## EXERCISE INPUTS
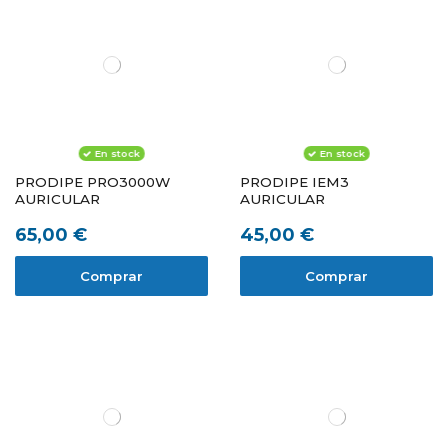
En stock
En stock
PRODIPE PRO3000W
PRODIPE IEM3
AURICULAR
AURICULAR
65,00 €
45,00 €
Comprar
Comprar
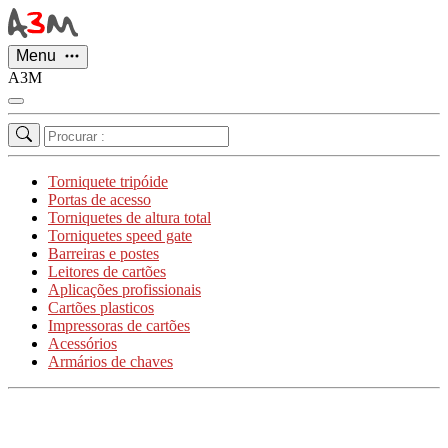
Painel de Gerenciamento de Cookies
Menu
A3M
Torniquete tripóide
Portas de acesso
Torniquetes de altura total
Torniquetes speed gate
Barreiras e postes
Leitores de cartões
Aplicações profissionais
Cartões plasticos
Impressoras de cartões
Acessórios
Armários de chaves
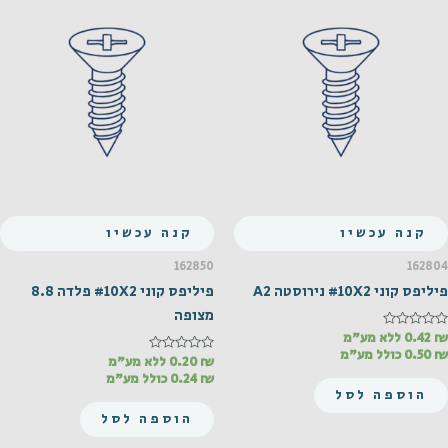
קנה עכשיו
קנה עכשיו
162850
162804
פיליפס קוני #10X2 נירוסטה A2
פיליפס קוני #10X2 פלדה 8.8
מצופה
₪
דורג
0.42
ללא מע"מ
0
₪
0.50
כולל מע"מ
מתוך
₪
דורג
0.20
ללא מע"מ
0
5
₪
0.24
כולל מע"מ
מתוך
הוספה לסל
5
הוספה לסל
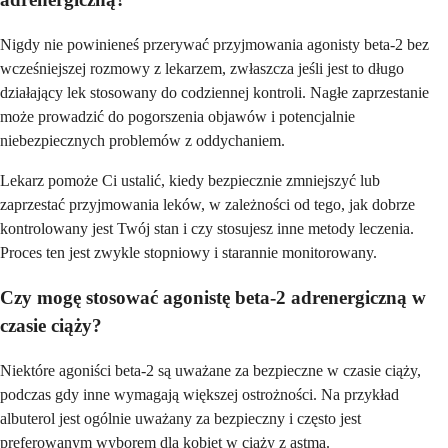
Nigdy nie powinieneś przerywać przyjmowania agonisty beta-2 bez
wcześniejszej rozmowy z lekarzem, zwłaszcza jeśli jest to długo
działający lek stosowany do codziennej kontroli. Nagłe zaprzestanie
może prowadzić do pogorszenia objawów i potencjalnie
niebezpiecznych problemów z oddychaniem.
Lekarz pomoże Ci ustalić, kiedy bezpiecznie zmniejszyć lub
zaprzestać przyjmowania leków, w zależności od tego, jak dobrze
kontrolowany jest Twój stan i czy stosujesz inne metody leczenia.
Proces ten jest zwykle stopniowy i starannie monitorowany.
Czy mogę stosować agonistę beta-2 adrenergiczną w
czasie ciąży?
Niektóre agoniści beta-2 są uważane za bezpieczne w czasie ciąży,
podczas gdy inne wymagają większej ostrożności. Na przykład
albuterol jest ogólnie uważany za bezpieczny i często jest
preferowanym wyborem dla kobiet w ciąży z astmą.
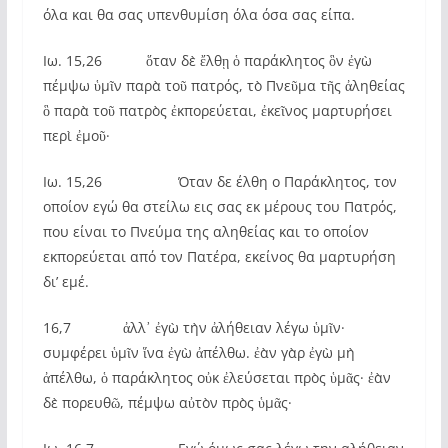
όλα και θα σας υπενθυμίση όλα όσα σας είπα.
Ιω. 15,26 ὅταν δὲ ἔλθῃ ὁ παράκλητος ὃν ἐγὼ
πέμψω ὑμῖν παρὰ τοῦ πατρός, τὸ Πνεῦμα τῆς ἀληθείας
ὃ παρὰ τοῦ πατρὸς ἐκπορεύεται, ἐκεῖνος μαρτυρήσει
περὶ ἐμοῦ·
Ιω. 15,26 Όταν δε έλθη ο Παράκλητος, τον
οποίον εγώ θα στείλω εις σας εκ μέρους του Πατρός,
που είναι το Πνεύμα της αληθείας και το οποίον
εκπορεύεται από τον Πατέρα, εκείνος θα μαρτυρήση
δι’ εμέ.
16,7 ἀλλ᾿ ἐγὼ τὴν ἀλήθειαν λέγω ὑμῖν·
συμφέρει ὑμῖν ἵνα ἐγὼ ἀπέλθω. ἐὰν γὰρ ἐγὼ μὴ
ἀπέλθω, ὁ παράκλητος οὐκ ἐλεύσεται πρὸς ὑμᾶς· ἐὰν
δὲ πορευθῶ, πέμψω αὐτὸν πρὸς ὑμᾶς·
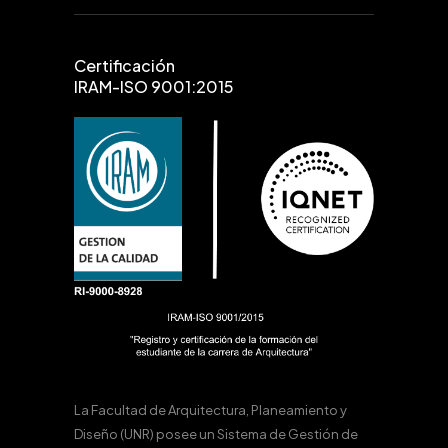
Certificación
IRAM-ISO 9001:2015
La Facultad de Arquitectura, Planeamiento y
Diseño (UNR) posee un Sistema de Gestión de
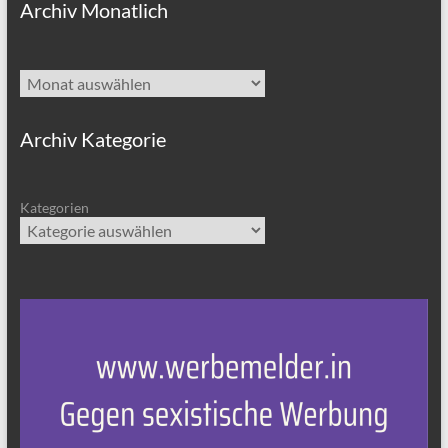
Archiv Monatlich
Archiv
Archiv Kategorie
Kategorien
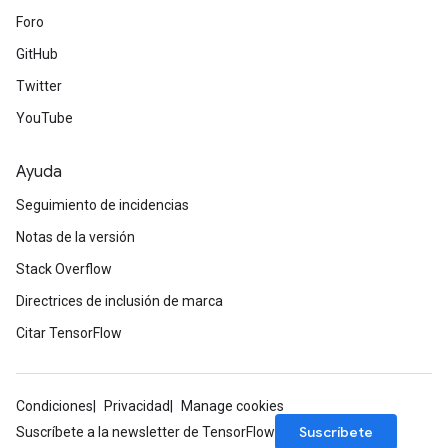
Foro
Batch
GitHub
atch
Twitter
YouTube
Ayuda
Seguimiento de incidencias
Notas de la versión
Stack Overflow
Directrices de inclusión de marca
Citar TensorFlow
Condiciones
Privacidad
Manage cookies
Suscríbete
Suscríbete a la newsletter de TensorFlow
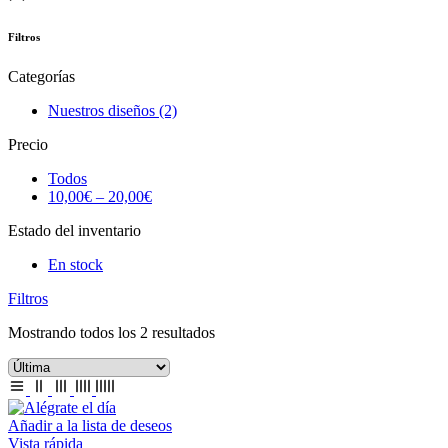
Filtros
Categorías
Nuestros diseños
(2)
Precio
Todos
10,00
€
–
20,00
€
Estado del inventario
En stock
Filtros
Mostrando todos los 2 resultados
Añadir a la lista de deseos
Vista rápida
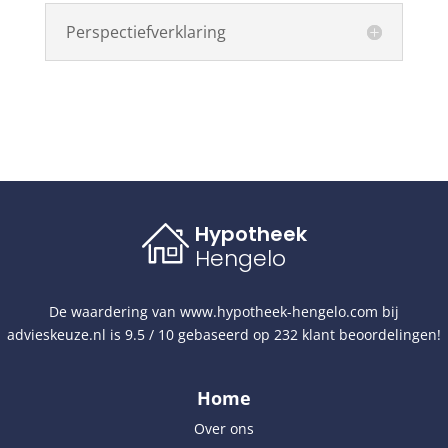
Perspectiefverklaring
Hypotheek
Hengelo
De waardering van
www.hypotheek-hengelo.com
bij
advieskeuze.nl
is
9.5
/
10
gebaseerd op
232
klant beoordelingen!
Home
Over ons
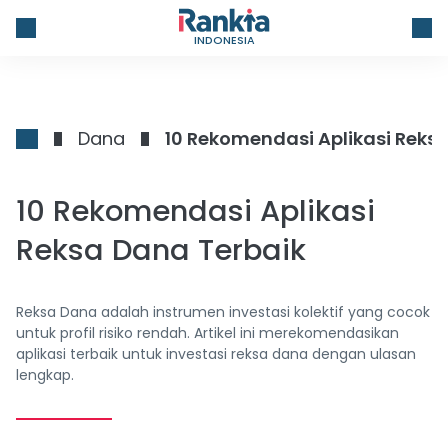
INDONESIA
Dana
10 Rekomendasi Aplikasi Reks
10 Rekomendasi Aplikasi
Reksa Dana Terbaik
Reksa Dana adalah instrumen investasi kolektif yang cocok
untuk profil risiko rendah. Artikel ini merekomendasikan
aplikasi terbaik untuk investasi reksa dana dengan ulasan
lengkap.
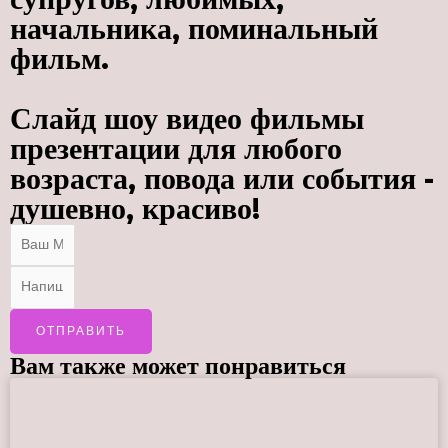
начальника, поминальный
фильм.
Слайд шоу видео фильмы
презентации для любого
возраста, повода или события -
душевно, красиво!
ОТПРАВИТЬ
Вам также может понравиться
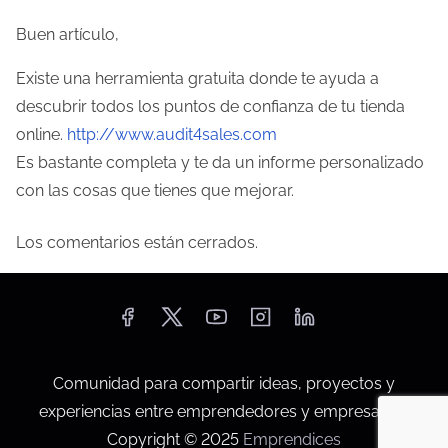
i
Buen artículo,
ó
Existe una herramienta gratuita donde te ayuda a
n
descubrir todos los puntos de confianza de tu tienda
d
online.
http://www.audit4sales.com
Es bastante completa y te da un informe personalizado
e
con las cosas que tienes que mejorar.
e
Los comentarios están cerrados.
n
t
r
a
Comunidad para compartir ideas, proyectos y
experiencias entre emprendedores y empresarios.
d
Copyright © 2025
Emprendices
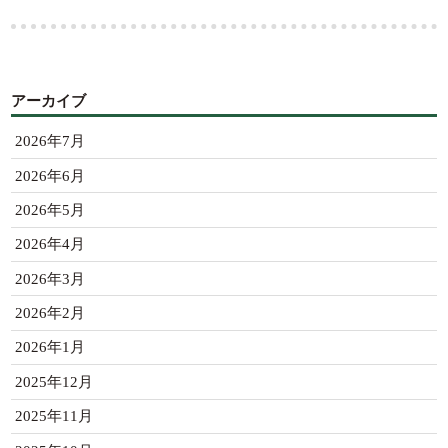
アーカイブ
2026年7月
2026年6月
2026年5月
2026年4月
2026年3月
2026年2月
2026年1月
2025年12月
2025年11月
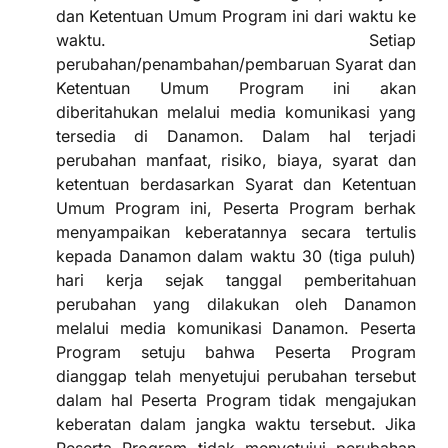
dan Ketentuan Umum Program ini dari waktu ke
waktu. Setiap
perubahan/penambahan/pembaruan Syarat dan
Ketentuan Umum Program ini akan
diberitahukan melalui media komunikasi yang
tersedia di Danamon. Dalam hal terjadi
perubahan manfaat, risiko, biaya, syarat dan
ketentuan berdasarkan Syarat dan Ketentuan
Umum Program ini, Peserta Program berhak
menyampaikan keberatannya secara tertulis
kepada Danamon dalam waktu 30 (tiga puluh)
hari kerja sejak tanggal pemberitahuan
perubahan yang dilakukan oleh Danamon
melalui media komunikasi Danamon. Peserta
Program setuju bahwa Peserta Program
dianggap telah menyetujui perubahan tersebut
dalam hal Peserta Program tidak mengajukan
keberatan dalam jangka waktu tersebut. Jika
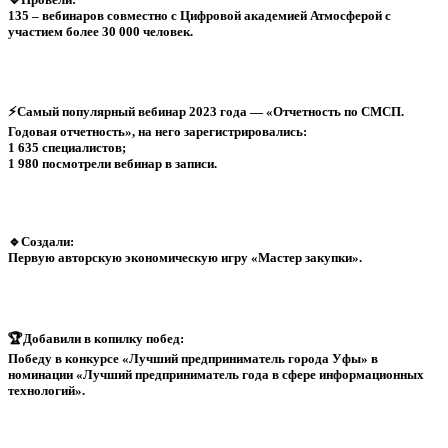
135 – вебинаров совместно с Цифровой академией Атмосферой с
участием более 30 000 человек.
⚡️Самый популярный вебинар 2023 года — «Отчетность по СМСП.
Годовая отчетность», на него зарегистрировались:
1 635 специалистов;
1 980 посмотрели вебинар в записи.
🔹Создали:
Первую авторскую экономическую игру «Мастер закупки».
🏆Добавили в копилку побед:
Победу в конкурсе «Лучший предприниматель города Уфы» в
номинации «Лучший предприниматель года в сфере информационных
технологий».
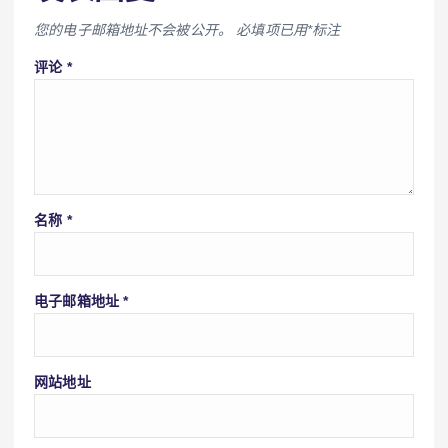
您的电子邮箱地址不会被公开。
必填项已用
*
标注
评论
*
名称
*
电子邮箱地址
*
网站地址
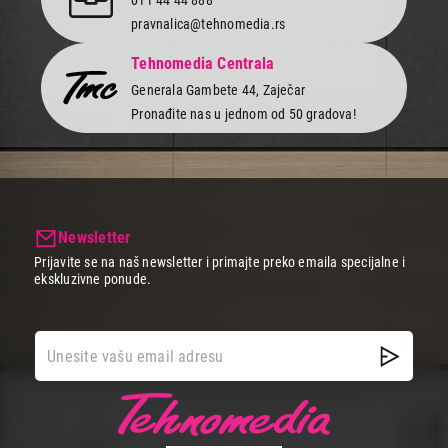
pravnalica@tehnomedia.rs
Tehnomedia Centrala
Generala Gambete 44, Zaječar
Pronađite nas u jednom od 50 gradova!
Newsletter
Prijavite se na naš newsletter i primajte preko emaila specijalne i
ekskluzivne ponude.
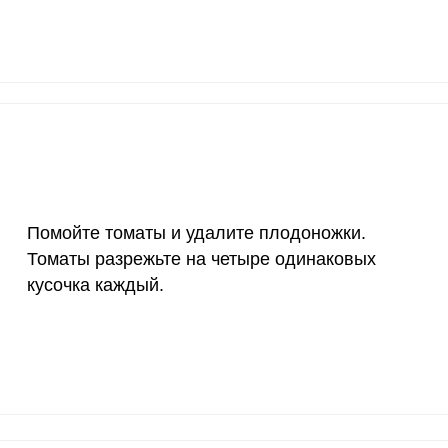
1200 мкг
13.4
37.
20 мкг
18.8
52.
70 мкг
12.4
34.
Помойте томаты и удалите плодоножки.
Томаты разрежьте на четыре одинаковых
кусочка каждый.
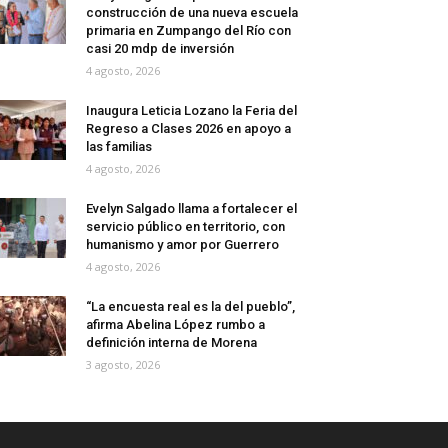
construcción de una nueva escuela
primaria en Zumpango del Río con
casi 20 mdp de inversión
4 agosto, 2026
Inaugura Leticia Lozano la Feria del
Regreso a Clases 2026 en apoyo a
las familias
4 agosto, 2026
Evelyn Salgado llama a fortalecer el
servicio público en territorio, con
humanismo y amor por Guerrero
4 agosto, 2026
“La encuesta real es la del pueblo”,
afirma Abelina López rumbo a
definición interna de Morena
3 agosto, 2026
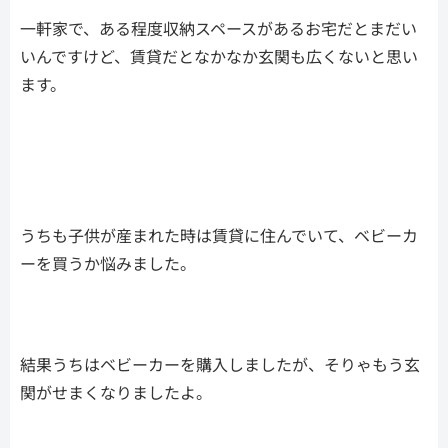
一軒家で、ある程度収納スペースがあるお宅だとまだい
いんですけど、賃貸だとなかなか玄関も広くないと思い
ます。
うちも子供が産まれた時は賃貸に住んでいて、ベビーカ
ーを買うか悩みました。
結果うちはベビーカーを購入しましたが、そりゃもう玄
関がせまくなりましたよ。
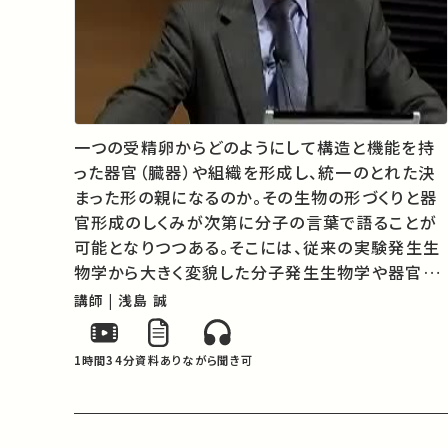
一つの受精卵からどのようにして構造と機能を持
った器官（臓器）や組織を形成し、統一のとれた決
まった形の親になるのか。その生物の形づくりと器
官形成のしくみが次第に分子の言葉で語ることが
可能となりつつある。そこには、従来の実験発生生
物学から大きく変貌した分子発生生物学や器官形
成学などがある。それらを支えているものは遺伝子
講師 | 浅島 誠
の発現調節のメカニズム、核と細胞質の相互作用、
細胞間相互作用、組織間相互作用などで…
1時間34分
資料あり
ながら聞き可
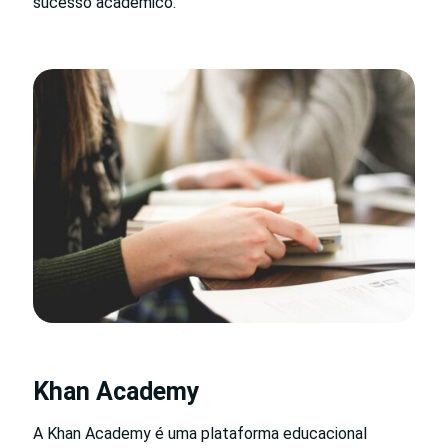
sucesso acadêmico.
Khan Academy
A Khan Academy é uma plataforma educacional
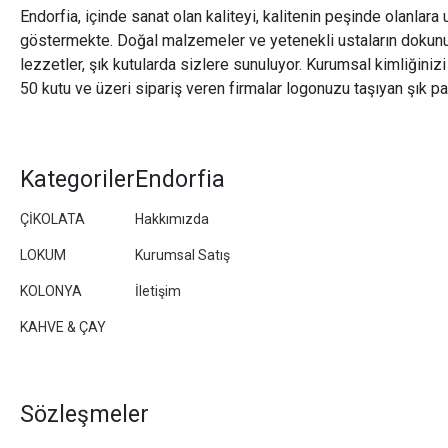
Endorfia, içinde sanat olan kaliteyi, kalitenin peşinde olanlara 
göstermekte. Doğal malzemeler ve yetenekli ustaların dokunu
lezzetler, şık kutularda sizlere sunuluyor. Kurumsal kimliğiniz
50 kutu ve üzeri sipariş veren firmalar logonuzu taşıyan şık pa
Kategoriler
Endorfia
ÇİKOLATA
Hakkımızda
LOKUM
Kurumsal Satış
KOLONYA
İletişim
KAHVE & ÇAY
Sözleşmeler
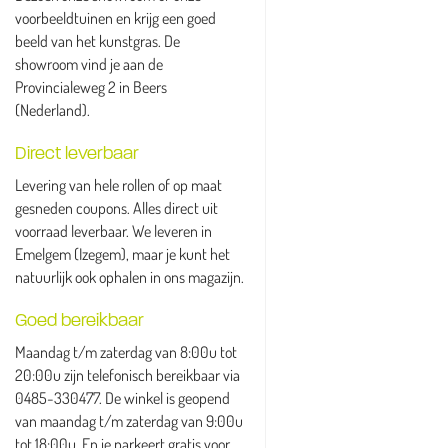
voorbeeldtuinen en krijg een goed
beeld van het kunstgras. De
showroom vind je aan de
Provincialeweg 2 in Beers
(Nederland).
Direct leverbaar
Levering van hele rollen of op maat
gesneden coupons. Alles direct uit
voorraad leverbaar. We leveren in
Emelgem (Izegem), maar je kunt het
natuurlijk ook ophalen in ons magazijn.
Goed bereikbaar
Maandag t/m zaterdag van 8:00u tot
20:00u zijn telefonisch bereikbaar via
0485-330477. De winkel is geopend
van maandag t/m zaterdag van 9:00u
tot 18:00u. En je parkeert gratis voor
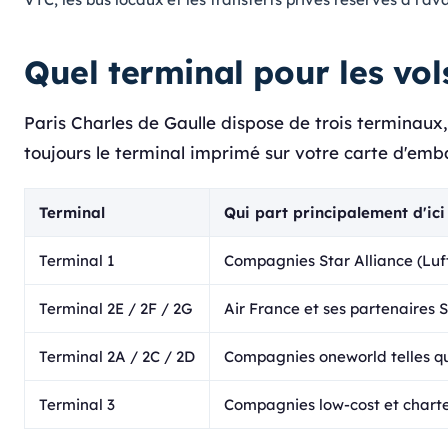
Quel terminal pour les vo
Paris Charles de Gaulle dispose de trois terminaux
toujours le terminal imprimé sur votre carte d'em
Terminal
Qui part principalement d'ici
Terminal 1
Compagnies Star Alliance (Luft
Terminal 2E / 2F / 2G
Air France et ses partenaires Sk
Terminal 2A / 2C / 2D
Compagnies oneworld telles que
Terminal 3
Compagnies low-cost et charter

## BRIEF
Pictures excluded, return exactly the lines from the one with "KAHVE & ÇAY" through the final line of the entries above, both included.

## SOLVED EXERCISE
KAHVE & ÇAY
Sözleşmeler
voorbeeldtuinen en krijg een goed
beeld van het kunstgras. De
showroom vind je aan de
Provincialeweg 2 in Beers
(Nederland).
Direct leverbaar
Levering van hele rollen of op maat
gesneden coupons. Alles direct uit
voorraad leverbaar. We leveren in
Emelgem (Izegem), maar je kunt het
natuurlijk ook ophalen in ons magazijn.
Goed bereikbaar
Maandag t/m zaterdag van 8:00u tot
20:00u zijn telefonisch bereikbaar via
0485-330477. De winkel is geopend
van maandag t/m zaterdag van 9:00u
tot 18:00u. En je parkeert gratis voor
Quel terminal pour les vo
Paris Charles de Gaulle dispose de trois terminaux
toujours le terminal imprimé sur votre carte d'em
Terminal
Qui part principalement d'ici
Terminal 1
Compagnies Star Alliance (Luft
Terminal 2E / 2F / 2G
Air France et ses partenaires Sk
Terminal 2A / 2C / 2D
Compagnies oneworld telles que
Terminal 3
Compagnies low-cost et charter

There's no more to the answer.